The scenic Dimna Lake, a picnic hotspot located 10km from the city, has turned into a garbage dump thanks to picnickers who had their fill of fun on Republic Day, but forgot their civic sense in the process.

The lake witnessed a huge footfall of picnickers on Saturday. The turnout was pretty robust on Sunday as well.

The result? The area around the reservoir nestling at Dimna foothills is littered with thermocol plates, polythene bags, food leftovers and empty liquor bottles.

“The picnic season is nearing its end. We, therefore, thought of going to Dimna Lake today (Sunday). But seeing the filth scattered all over, we changed our plan and headed for Patamda, another picnic spot on the other side of the lake. Thankfully, it was clean,” said Surojit Chatterjee, an employee of an insurance company and a resident of Sonari, who was accompanied by family and friends.

B.N. Shah, a resident of Mirzadih located close to Dimna Lake, said water body and its surroundings needed to be cleaned as early as possible.

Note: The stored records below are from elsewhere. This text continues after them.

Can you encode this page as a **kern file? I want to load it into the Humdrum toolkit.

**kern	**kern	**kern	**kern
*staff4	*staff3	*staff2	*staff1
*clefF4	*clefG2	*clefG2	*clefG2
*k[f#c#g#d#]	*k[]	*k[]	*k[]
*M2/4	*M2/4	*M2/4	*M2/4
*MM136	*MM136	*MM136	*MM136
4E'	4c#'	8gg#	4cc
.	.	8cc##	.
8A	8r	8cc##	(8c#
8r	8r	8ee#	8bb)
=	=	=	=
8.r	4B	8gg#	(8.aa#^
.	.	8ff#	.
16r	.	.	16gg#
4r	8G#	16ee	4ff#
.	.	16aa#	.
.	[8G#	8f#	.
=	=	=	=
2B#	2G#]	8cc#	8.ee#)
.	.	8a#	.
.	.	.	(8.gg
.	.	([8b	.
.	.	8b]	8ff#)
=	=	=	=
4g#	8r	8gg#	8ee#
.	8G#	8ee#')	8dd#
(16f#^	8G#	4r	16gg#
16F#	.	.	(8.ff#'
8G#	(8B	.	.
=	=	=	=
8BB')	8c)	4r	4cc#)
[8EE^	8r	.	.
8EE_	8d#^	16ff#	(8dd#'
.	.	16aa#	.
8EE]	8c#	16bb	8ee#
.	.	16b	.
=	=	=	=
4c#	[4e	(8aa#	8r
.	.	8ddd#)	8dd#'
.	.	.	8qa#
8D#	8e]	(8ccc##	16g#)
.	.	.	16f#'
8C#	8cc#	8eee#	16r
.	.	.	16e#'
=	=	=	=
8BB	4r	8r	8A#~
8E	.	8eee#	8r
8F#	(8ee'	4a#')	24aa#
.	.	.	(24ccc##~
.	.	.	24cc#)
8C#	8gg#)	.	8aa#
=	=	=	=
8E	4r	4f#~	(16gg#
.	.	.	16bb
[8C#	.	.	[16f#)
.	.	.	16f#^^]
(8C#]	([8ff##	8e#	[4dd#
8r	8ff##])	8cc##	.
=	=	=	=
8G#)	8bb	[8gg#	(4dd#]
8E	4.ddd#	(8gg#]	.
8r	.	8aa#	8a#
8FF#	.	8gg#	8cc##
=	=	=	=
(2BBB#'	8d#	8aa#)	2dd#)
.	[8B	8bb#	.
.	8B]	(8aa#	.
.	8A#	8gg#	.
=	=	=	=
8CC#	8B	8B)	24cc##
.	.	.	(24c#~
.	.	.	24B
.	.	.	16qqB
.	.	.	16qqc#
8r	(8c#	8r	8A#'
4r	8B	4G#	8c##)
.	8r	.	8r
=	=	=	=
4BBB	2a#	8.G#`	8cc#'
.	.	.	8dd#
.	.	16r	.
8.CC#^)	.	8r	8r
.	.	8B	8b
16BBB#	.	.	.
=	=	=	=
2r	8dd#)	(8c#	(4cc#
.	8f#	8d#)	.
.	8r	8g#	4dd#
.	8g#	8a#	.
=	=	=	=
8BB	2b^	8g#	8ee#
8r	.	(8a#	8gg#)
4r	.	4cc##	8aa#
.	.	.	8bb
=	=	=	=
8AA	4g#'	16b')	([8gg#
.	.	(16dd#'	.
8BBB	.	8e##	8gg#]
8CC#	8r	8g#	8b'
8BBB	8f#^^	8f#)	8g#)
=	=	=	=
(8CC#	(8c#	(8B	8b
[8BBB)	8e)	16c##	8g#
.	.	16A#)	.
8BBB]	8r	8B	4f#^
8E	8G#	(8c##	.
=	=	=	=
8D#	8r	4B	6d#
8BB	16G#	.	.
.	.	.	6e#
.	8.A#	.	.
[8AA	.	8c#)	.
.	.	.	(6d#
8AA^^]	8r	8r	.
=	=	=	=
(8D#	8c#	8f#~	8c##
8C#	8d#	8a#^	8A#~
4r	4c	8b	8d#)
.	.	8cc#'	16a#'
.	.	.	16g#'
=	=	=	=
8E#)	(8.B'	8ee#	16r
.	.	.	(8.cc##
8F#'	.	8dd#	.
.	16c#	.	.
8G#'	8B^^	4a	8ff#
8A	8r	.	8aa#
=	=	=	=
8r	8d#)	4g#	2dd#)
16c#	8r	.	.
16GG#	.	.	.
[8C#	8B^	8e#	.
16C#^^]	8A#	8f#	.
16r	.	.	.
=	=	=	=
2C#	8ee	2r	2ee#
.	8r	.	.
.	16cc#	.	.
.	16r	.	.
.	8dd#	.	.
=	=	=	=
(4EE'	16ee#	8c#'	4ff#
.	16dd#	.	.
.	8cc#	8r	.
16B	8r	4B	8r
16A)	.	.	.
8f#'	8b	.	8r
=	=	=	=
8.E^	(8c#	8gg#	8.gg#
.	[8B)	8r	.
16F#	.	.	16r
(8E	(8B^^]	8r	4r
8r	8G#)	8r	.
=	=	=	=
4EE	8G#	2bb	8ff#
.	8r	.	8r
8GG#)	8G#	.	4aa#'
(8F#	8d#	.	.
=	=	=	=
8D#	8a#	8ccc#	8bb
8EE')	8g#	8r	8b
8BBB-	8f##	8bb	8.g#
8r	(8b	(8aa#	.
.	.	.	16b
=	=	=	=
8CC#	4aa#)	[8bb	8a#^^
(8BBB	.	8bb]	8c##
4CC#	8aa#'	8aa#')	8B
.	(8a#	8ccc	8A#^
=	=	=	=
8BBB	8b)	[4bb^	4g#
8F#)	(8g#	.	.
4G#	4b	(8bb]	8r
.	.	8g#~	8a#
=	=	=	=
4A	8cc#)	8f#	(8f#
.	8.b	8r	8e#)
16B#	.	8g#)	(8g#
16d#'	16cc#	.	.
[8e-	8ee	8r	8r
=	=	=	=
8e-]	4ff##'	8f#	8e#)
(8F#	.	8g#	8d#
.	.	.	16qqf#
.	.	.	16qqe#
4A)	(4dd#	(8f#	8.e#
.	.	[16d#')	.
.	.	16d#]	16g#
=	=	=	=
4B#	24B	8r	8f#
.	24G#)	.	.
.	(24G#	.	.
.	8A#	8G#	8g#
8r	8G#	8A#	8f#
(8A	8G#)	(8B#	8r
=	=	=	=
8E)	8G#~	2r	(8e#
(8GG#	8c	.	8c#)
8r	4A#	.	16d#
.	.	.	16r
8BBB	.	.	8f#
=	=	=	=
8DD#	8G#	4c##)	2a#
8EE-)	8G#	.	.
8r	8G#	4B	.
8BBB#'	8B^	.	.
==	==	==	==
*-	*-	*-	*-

“Tourists from Bengal and local picnickers had started pouring in at Dimna ever since the picnic season began in December-end. The picnickers lack civic sense and seldom pick up the trash that they throw here. The lake water has become unfit for use due to floating waste,” Shah, a retired government employee, said, adding that Jusco cannot be blamed as it conduct cleaning drive quite often.

Jusco spokesperson Rajesh Rajan blamed picnickers for the mess.

“We engage workers at the lake on a regular basis for carrying out cleaning activity during the picnic season. People should also co-operate. We appealed to people to dispose of their leftovers at a particular place instead of littering them, but picnickers seldom pay heed,” Rajan said.

According to a rough estimate, in the past two weeks of the peak picnic season, average daily footfall touched 1,500 on weekdays and over 5,000 on Saturdays and Sundays.